Pages

Sunday, April 6, 2014

Hootbot’s Big Adventure

You may remember that some time ago I did what many high-rollers do and purchased a robot owl. It’s been perched on my dining room table ever since, spying on me with its glowing, red eyes. In my post about Hootbot, I expressed some frustration about how he doesn’t perform most of the activities I associate with owls. He doesn’t hoot or screech, but just kind of dumbly whistles. He doesn’t fly so much as flutter this plastic wings. And he surely doesn’t impart wisdom, which I could really use, seeing as how I spent money on a robot owl. It turns out I’d sold Hootbot short, however, because he can do one thing I wasn’t aware of.

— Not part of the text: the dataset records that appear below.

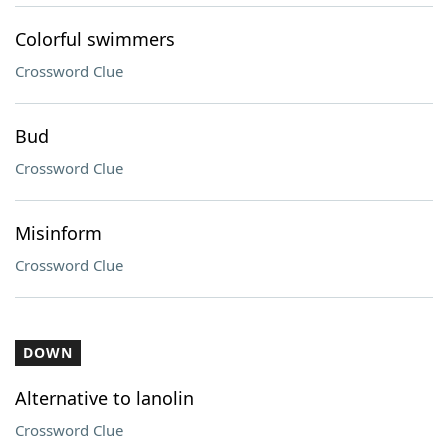
Colorful swimmers
Crossword Clue
Bud
Crossword Clue
Misinform
Crossword Clue
DOWN
Alternative to lanolin
Crossword Clue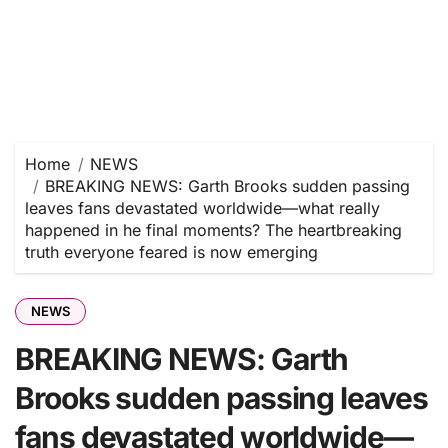
Home
NEWS
BREAKING NEWS: Garth Brooks sudden passing
leaves fans devastated worldwide—what really
happened in he final moments? The heartbreaking
truth everyone feared is now emerging
NEWS
BREAKING NEWS: Garth
Brooks sudden passing leaves
fans devastated worldwide—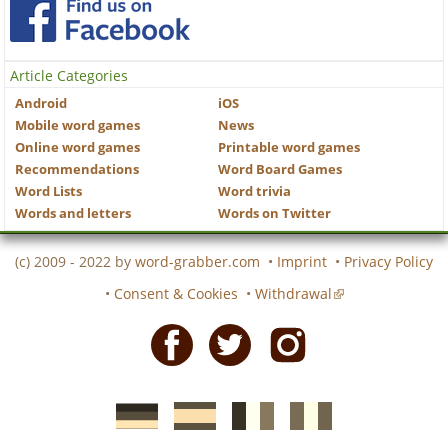
Article Categories
Android
iOS
Mobile word games
News
Online word games
Printable word games
Recommendations
Word Board Games
Word Lists
Word trivia
Words and letters
Words on Twitter
(c) 2009 - 2022 by
word-grabber.com
•
Imprint
•
Privacy Policy
•
Consent & Cookies
•
Withdrawal
Facebook
Twitter
Instagram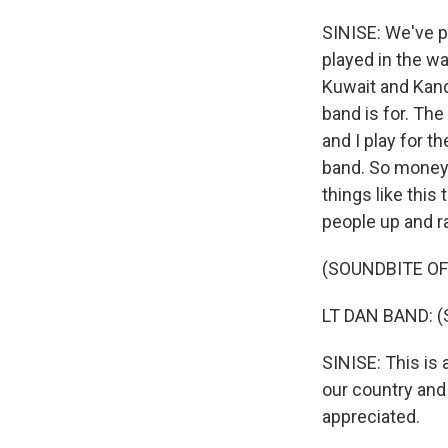
SINISE: We've p
played in the wa
Kuwait and Kanda
band is for. The 
and I play for th
band. So money 
things like this
people up and r
(SOUNDBITE O
LT DAN BAND: (Sin
SINISE: This is
our country and
appreciated.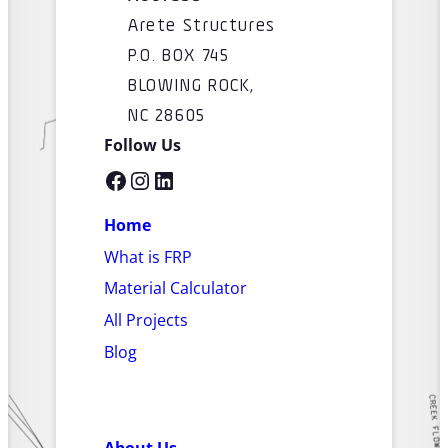
Arete Structures
P.O. BOX 745
BLOWING ROCK,
NC 28605
Follow Us
Facebook
Instagram
LinkedIn
Home
What is FRP
Material Calculator
All Projects
Blog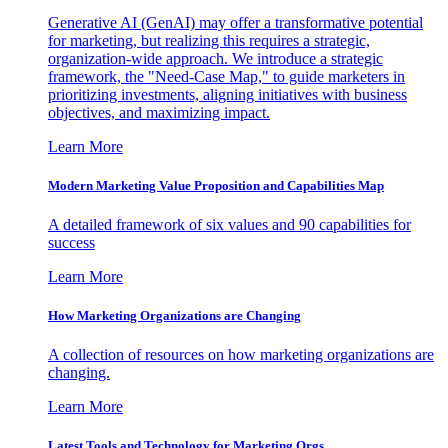
Generative AI (GenAI) may offer a transformative potential
for marketing, but realizing this requires a strategic,
organization-wide approach. We introduce a strategic
framework, the "Need-Case Map," to guide marketers in
prioritizing investments, aligning initiatives with business
objectives, and maximizing impact.
Learn More
Modern Marketing Value Proposition and Capabilities Map
A detailed framework of six values and 90 capabilities for
success
Learn More
How Marketing Organizations are Changing
A collection of resources on how marketing organizations are
changing.
Learn More
Latest Tools and Technology for Marketing Orgs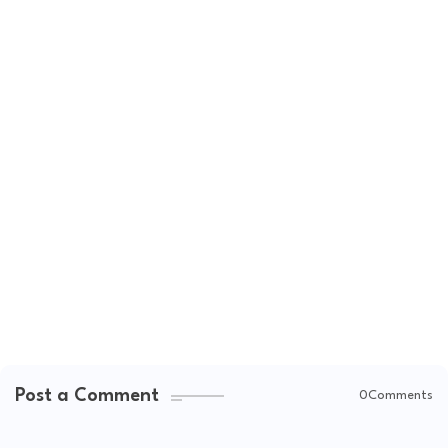
Post a Comment
0Comments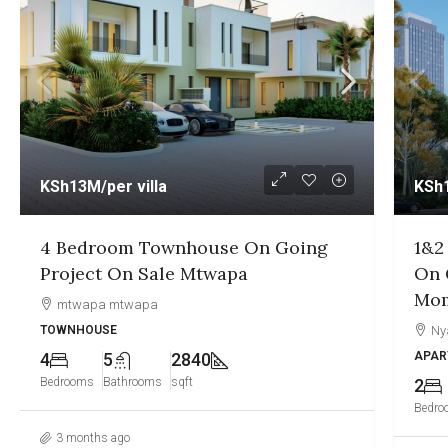
KSh12.5M
/per unit
KSh
1&2 Bedroom Sea View Apartment
1,2
On Going Project On Sale Nyali
Goi
Mombasa
Gre
Nyali, Mombasa
Ny
APARTMENT
APAR
2
2
1250
1
Bedrooms
Bathrooms
sqft
Bedro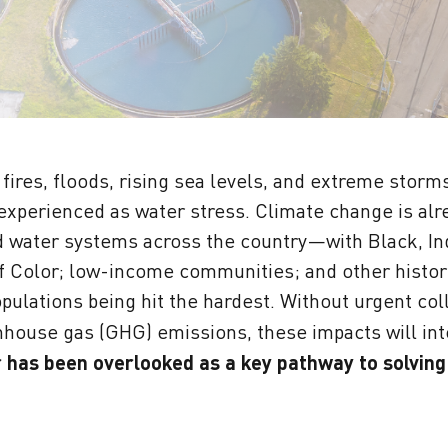
fires, floods, rising sea levels, and extreme storm
 experienced as water stress. Climate change is al
 water systems across the country—with Black, In
 Color; low-income communities; and other histori
ulations being hit the hardest. Without urgent coll
house gas (GHG) emissions, these impacts will int
r has been overlooked as a key pathway to solving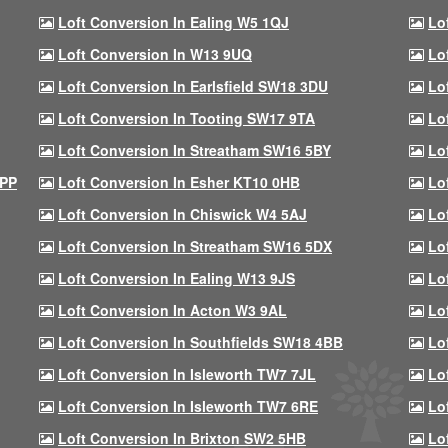
Loft Conversion In Ealing W5 1QJ
Lo
Loft Conversion In W13 9UQ
Lo
Loft Conversion In Earlsfield SW18 3DU
Lo
Loft Conversion In Tooting SW17 9TA
Lo
Loft Conversion In Streatham SW16 5BY
Lo
9PP
Loft Conversion In Esher KT10 0HB
Lo
Loft Conversion In Chiswick W4 5AJ
Lo
Loft Conversion In Streatham SW16 5DX
Lo
Loft Conversion In Ealing W13 9JS
Lo
Loft Conversion In Acton W3 9AL
Lo
Loft Conversion In Southfields SW18 4BB
Lo
Loft Conversion In Isleworth TW7 7JL
Lo
Loft Conversion In Isleworth TW7 6RE
Lo
Loft Conversion In Brixton SW2 5HB
Lo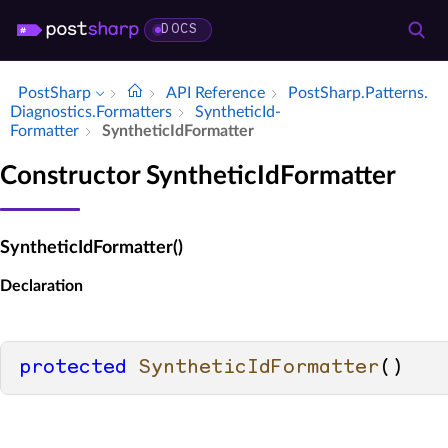
DOCS
PostSharp
API Reference
Post­Sharp.​Patterns.​
Diagnostics.​Formatters
Synthetic­Id­
Formatter
Synthetic­Id­Formatter
Constructor SyntheticIdFormatter
SyntheticIdFormatter()
Declaration
protected
SyntheticIdFormatter
()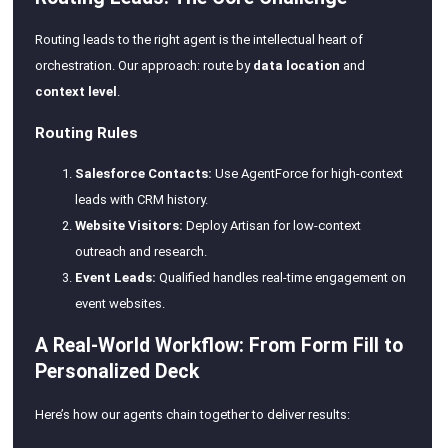
Routing leads to the right agent is the intellectual heart of
orchestration. Our approach: route by
data location
and
context level
.
Routing Rules
Salesforce Contacts:
Use AgentForce for high-context
leads with CRM history.
Website Visitors:
Deploy Artisan for low-context
outreach and research.
Event Leads:
Qualified handles real-time engagement on
event websites.
A Real-World Workflow: From Form Fill to
Personalized Deck
Here’s how our agents chain together to deliver results: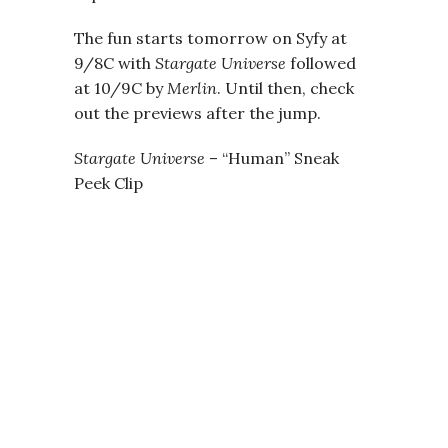
The fun starts tomorrow on Syfy at
9/8C with
Stargate Universe
followed
at 10/9C by
Merlin
. Until then, check
out the previews after the jump.
Stargate Universe
– “Human” Sneak
Peek Clip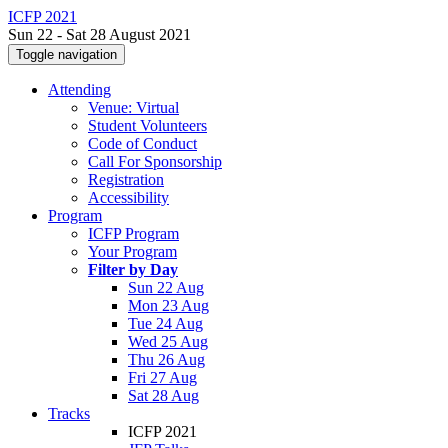
ICFP 2021
Sun 22 - Sat 28 August 2021
Toggle navigation
Attending
Venue: Virtual
Student Volunteers
Code of Conduct
Call For Sponsorship
Registration
Accessibility
Program
ICFP Program
Your Program
Filter by Day
Sun 22 Aug
Mon 23 Aug
Tue 24 Aug
Wed 25 Aug
Thu 26 Aug
Fri 27 Aug
Sat 28 Aug
Tracks
ICFP 2021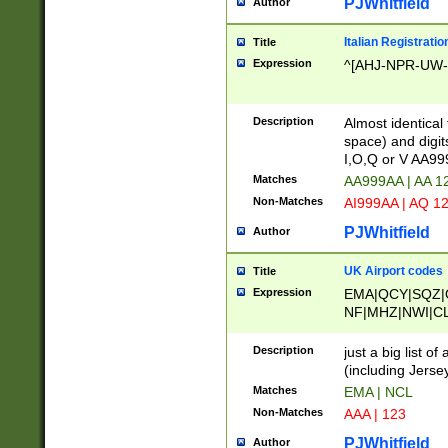
PJWhitfield
Author
Italian Registratio
Title
Expression
^[AHJ-NPR-UW-Z
Description
Almost identical
space) and digit
I,O,Q or V AA9
Matches
AA999AA | AA 1
Non-Matches
AI999AA | AQ 1
PJWhitfield
Author
UK Airport codes
Title
Expression
EMA|QCY|SQZ|
NF|MHZ|NWI|C
|MME|NCL|BWF
OU|FAB|OXF|E
Description
just a big list o
|EXT|FFD|BOH|
(including Jersey
|DSA|HUY|LBA|
Matches
EMA | NCL
R|CAL|COL|CSA|
Non-Matches
AAA | 123
LY|FSS|NDY|AD
YY|SKL|SOY|L
PJWhitfield
Author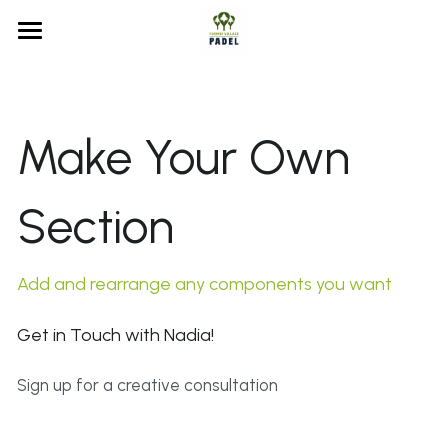
Home
Court Booking
Make Your Own 
Membership
Court Booking
MATCHi FAQs
Section
Formby Village Sports Club
Membership Info
Waiting List
Our History
Add and rearrange any components you want
FAQs
Get in Touch with Nadia!
Search
Sign up for a creative consultation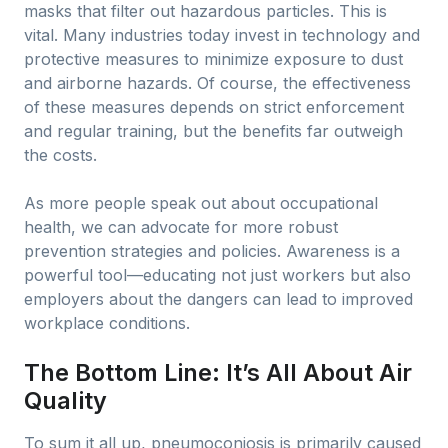
masks that filter out hazardous particles. This is
vital. Many industries today invest in technology and
protective measures to minimize exposure to dust
and airborne hazards. Of course, the effectiveness
of these measures depends on strict enforcement
and regular training, but the benefits far outweigh
the costs.
As more people speak out about occupational
health, we can advocate for more robust
prevention strategies and policies. Awareness is a
powerful tool—educating not just workers but also
employers about the dangers can lead to improved
workplace conditions.
The Bottom Line: It’s All About Air
Quality
To sum it all up, pneumoconiosis is primarily caused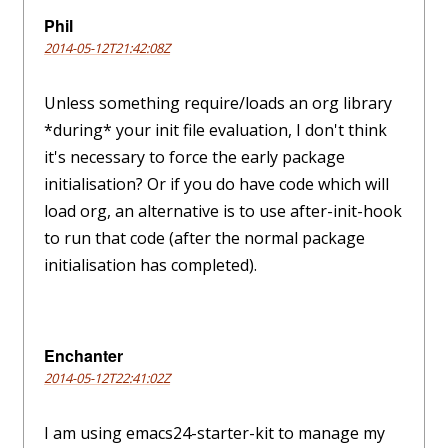
Phil
2014-05-12T21:42:08Z
Unless something require/loads an org library
*during* your init file evaluation, I don't think
it's necessary to force the early package
initialisation? Or if you do have code which will
load org, an alternative is to use after-init-hook
to run that code (after the normal package
initialisation has completed).
Enchanter
2014-05-12T22:41:02Z
I am using emacs24-starter-kit to manage my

A comment on the previous post alleged that Hootbots could scuttle around if removed from their pedestals. I immediately tried. This would have explained the wheels on his bottom, after all, but he didn’t act any differently on the floor than he did on the pedestal. It was only when someone else tried did he bop about aimlessly, Roomba-style. I felt betrayed, to be honest. It was a reverse Michigan J. Frog moment, initially, but I eventually figured out Hootbot’s hang-up: He needs perfectly smooth surfaces, for his wheels are a little jacked, a little needy, and he simply can’t navigate the subtle grooves of my floorboards.

So here, then, is Hootbot doing his thing, charging toward the camera at a leisurely pace but with menace in his heart nonetheless.


Trigger warning: Robots, owls, robot owls, death as a result of antiquated technology, atonal whistling. I won’t say it escalates quickly, but it does escalate over the course of two minutes.

It goes without saying, but now I can appreciate the joys of parenthood.